Task directions:
If an entry contains a picture, leave the picture out and reproduce everything else in the records below exactly.

━━━ Data section ━━━

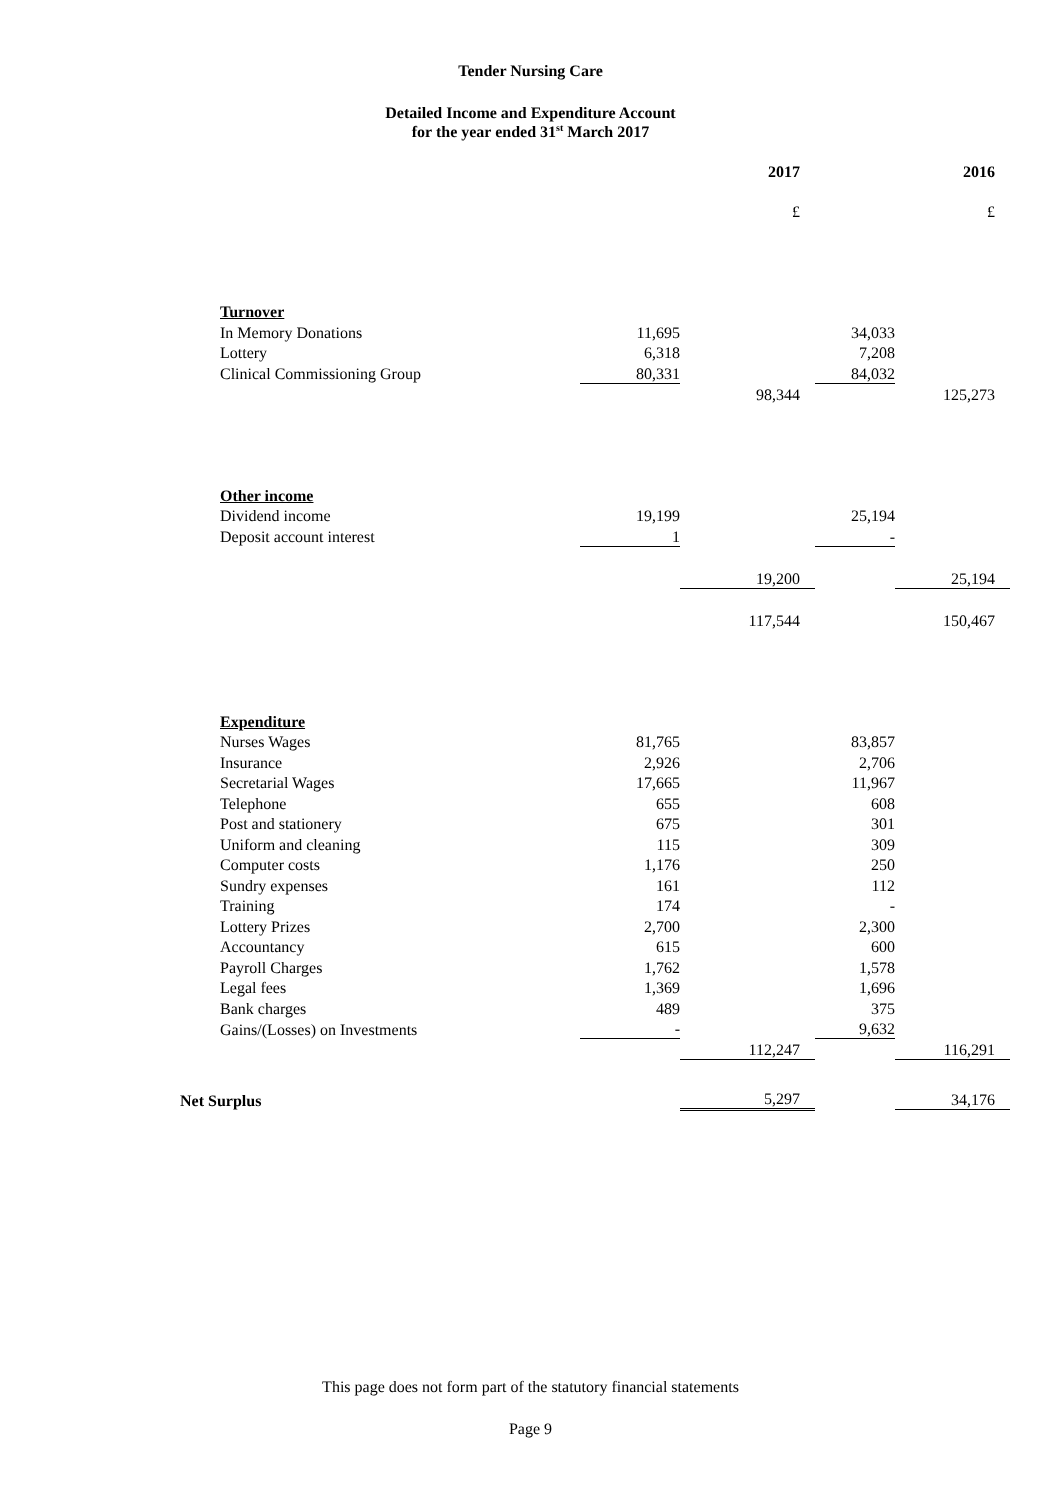Tender Nursing Care
Detailed Income and Expenditure Account
for the year ended 31<sup>st</sup> March 2017
| | | 2017 | | 2016 |
| --- | --- | --- | --- | --- |
| | | £ | | £ |
| Turnover | | | | |
| In Memory Donations | 11,695 | | 34,033 | |
| Lottery | 6,318 | | 7,208 | |
| Clinical Commissioning Group | 80,331 | | 84,032 | |
| | | 98,344 | | 125,273 |
| Other income | | | | |
| Dividend income | 19,199 | | 25,194 | |
| Deposit account interest | 1 | | - | |
| | | 19,200 | | 25,194 |
| | | 117,544 | | 150,467 |
| Expenditure | | | | |
| Nurses Wages | 81,765 | | 83,857 | |
| Insurance | 2,926 | | 2,706 | |
| Secretarial Wages | 17,665 | | 11,967 | |
| Telephone | 655 | | 608 | |
| Post and stationery | 675 | | 301 | |
| Uniform and cleaning | 115 | | 309 | |
| Computer costs | 1,176 | | 250 | |
| Sundry expenses | 161 | | 112 | |
| Training | 174 | | - | |
| Lottery Prizes | 2,700 | | 2,300 | |
| Accountancy | 615 | | 600 | |
| Payroll Charges | 1,762 | | 1,578 | |
| Legal fees | 1,369 | | 1,696 | |
| Bank charges | 489 | | 375 | |
| Gains/(Losses) on Investments | - | | 9,632 | |
| | | 112,247 | | 116,291 |
| Net Surplus | | 5,297 | | 34,176 |
This page does not form part of the statutory financial statements
Page 9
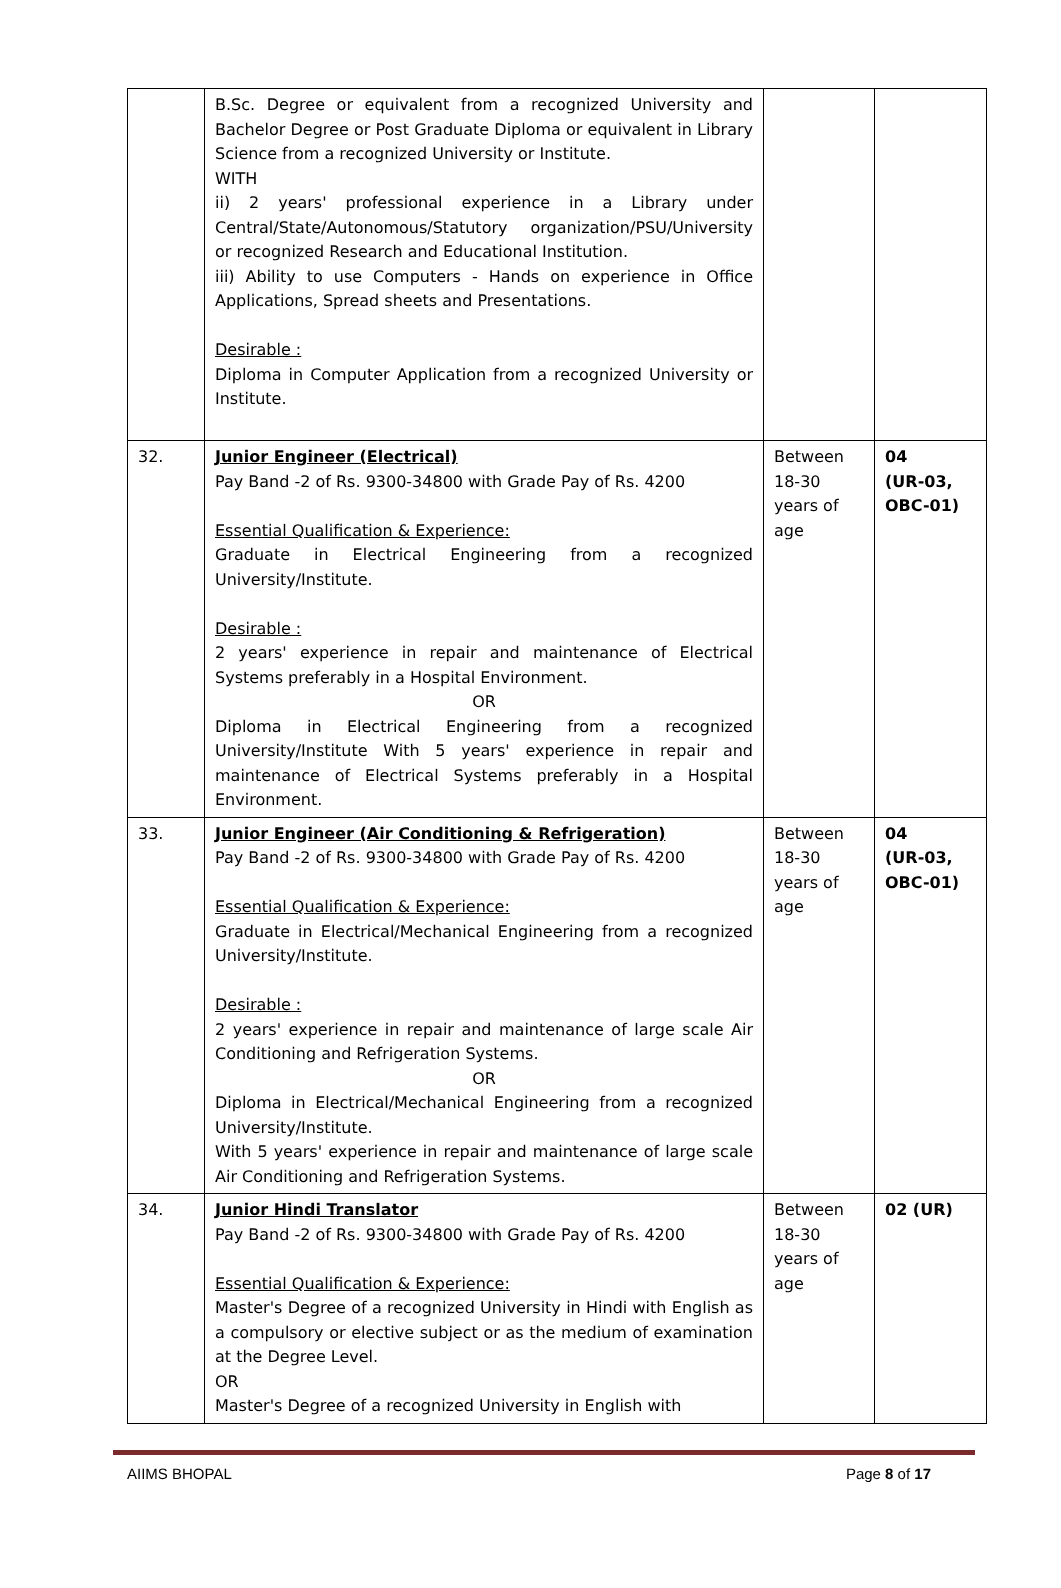| | B.Sc. Degree or equivalent from a recognized University and Bachelor Degree or Post Graduate Diploma or equivalent in Library Science from a recognized University or Institute. WITH ii) 2 years' professional experience in a Library under Central/State/Autonomous/Statutory organization/PSU/University or recognized Research and Educational Institution. iii) Ability to use Computers - Hands on experience in Office Applications, Spread sheets and Presentations. Desirable : Diploma in Computer Application from a recognized University or Institute. | | |
| 32. | Junior Engineer (Electrical) Pay Band -2 of Rs. 9300-34800 with Grade Pay of Rs. 4200 Essential Qualification & Experience: Graduate in Electrical Engineering from a recognized University/Institute. Desirable : 2 years' experience in repair and maintenance of Electrical Systems preferably in a Hospital Environment. OR Diploma in Electrical Engineering from a recognized University/Institute With 5 years' experience in repair and maintenance of Electrical Systems preferably in a Hospital Environment. | Between 18-30 years of age | 04 (UR-03, OBC-01) |
| 33. | Junior Engineer (Air Conditioning & Refrigeration) Pay Band -2 of Rs. 9300-34800 with Grade Pay of Rs. 4200 Essential Qualification & Experience: Graduate in Electrical/Mechanical Engineering from a recognized University/Institute. Desirable : 2 years' experience in repair and maintenance of large scale Air Conditioning and Refrigeration Systems. OR Diploma in Electrical/Mechanical Engineering from a recognized University/Institute. With 5 years' experience in repair and maintenance of large scale Air Conditioning and Refrigeration Systems. | Between 18-30 years of age | 04 (UR-03, OBC-01) |
| 34. | Junior Hindi Translator Pay Band -2 of Rs. 9300-34800 with Grade Pay of Rs. 4200 Essential Qualification & Experience: Master's Degree of a recognized University in Hindi with English as a compulsory or elective subject or as the medium of examination at the Degree Level. OR Master's Degree of a recognized University in English with | Between 18-30 years of age | 02 (UR) |
AIIMS BHOPAL Page 8 of 17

━━━

Exercise result:
Tender Nursing Care
Detailed Income and Expenditure Account
for the year ended 31<sup>st</sup> March 2017
| | | 2017 | | 2016 |
| --- | --- | --- | --- | --- |
| | | £ | | £ |
| Turnover | | | | |
| In Memory Donations | 11,695 | | 34,033 | |
| Lottery | 6,318 | | 7,208 | |
| Clinical Commissioning Group | 80,331 | | 84,032 | |
| | | 98,344 | | 125,273 |
| Other income | | | | |
| Dividend income | 19,199 | | 25,194 | |
| Deposit account interest | 1 | | - | |
| | | 19,200 | | 25,194 |
| | | 117,544 | | 150,467 |
| Expenditure | | | | |
| Nurses Wages | 81,765 | | 83,857 | |
| Insurance | 2,926 | | 2,706 | |
| Secretarial Wages | 17,665 | | 11,967 | |
| Telephone | 655 | | 608 | |
| Post and stationery | 675 | | 301 | |
| Uniform and cleaning | 115 | | 309 | |
| Computer costs | 1,176 | | 250 | |
| Sundry expenses | 161 | | 112 | |
| Training | 174 | | - | |
| Lottery Prizes | 2,700 | | 2,300 | |
| Accountancy | 615 | | 600 | |
| Payroll Charges | 1,762 | | 1,578 | |
| Legal fees | 1,369 | | 1,696 | |
| Bank charges | 489 | | 375 | |
| Gains/(Losses) on Investments | - | | 9,632 | |
| | | 112,247 | | 116,291 |
| Net Surplus | | 5,297 | | 34,176 |
This page does not form part of the statutory financial statements
Page 9
| | B.Sc. Degree or equivalent from a recognized University and Bachelor Degree or Post Graduate Diploma or equivalent in Library Science from a recognized University or Institute. WITH ii) 2 years' professional experience in a Library under Central/State/Autonomous/Statutory organization/PSU/University or recognized Research and Educational Institution. iii) Ability to use Computers - Hands on experience in Office Applications, Spread sheets and Presentations. Desirable : Diploma in Computer Application from a recognized University or Institute. | | |
| 32. | Junior Engineer (Electrical) Pay Band -2 of Rs. 9300-34800 with Grade Pay of Rs. 4200 Essential Qualification & Experience: Graduate in Electrical Engineering from a recognized University/Institute. Desirable : 2 years' experience in repair and maintenance of Electrical Systems preferably in a Hospital Environment. OR Diploma in Electrical Engineering from a recognized University/Institute With 5 years' experience in repair and maintenance of Electrical Systems preferably in a Hospital Environment. | Between 18-30 years of age | 04 (UR-03, OBC-01) |
| 33. | Junior Engineer (Air Conditioning & Refrigeration) Pay Band -2 of Rs. 9300-34800 with Grade Pay of Rs. 4200 Essential Qualification & Experience: Graduate in Electrical/Mechanical Engineering from a recognized University/Institute. Desirable : 2 years' experience in repair and maintenance of large scale Air Conditioning and Refrigeration Systems. OR Diploma in Electrical/Mechanical Engineering from a recognized University/Institute. With 5 years' experience in repair and maintenance of large scale Air Conditioning and Refrigeration Systems. | Between 18-30 years of age | 04 (UR-03, OBC-01) |
| 34. | Junior Hindi Translator Pay Band -2 of Rs. 9300-34800 with Grade Pay of Rs. 4200 Essential Qualification & Experience: Master's Degree of a recognized University in Hindi with English as a compulsory or elective subject or as the medium of examination at the Degree Level. OR Master's Degree of a recognized University in English with | Between 18-30 years of age | 02 (UR) |
AIIMS BHOPAL Page 8 of 17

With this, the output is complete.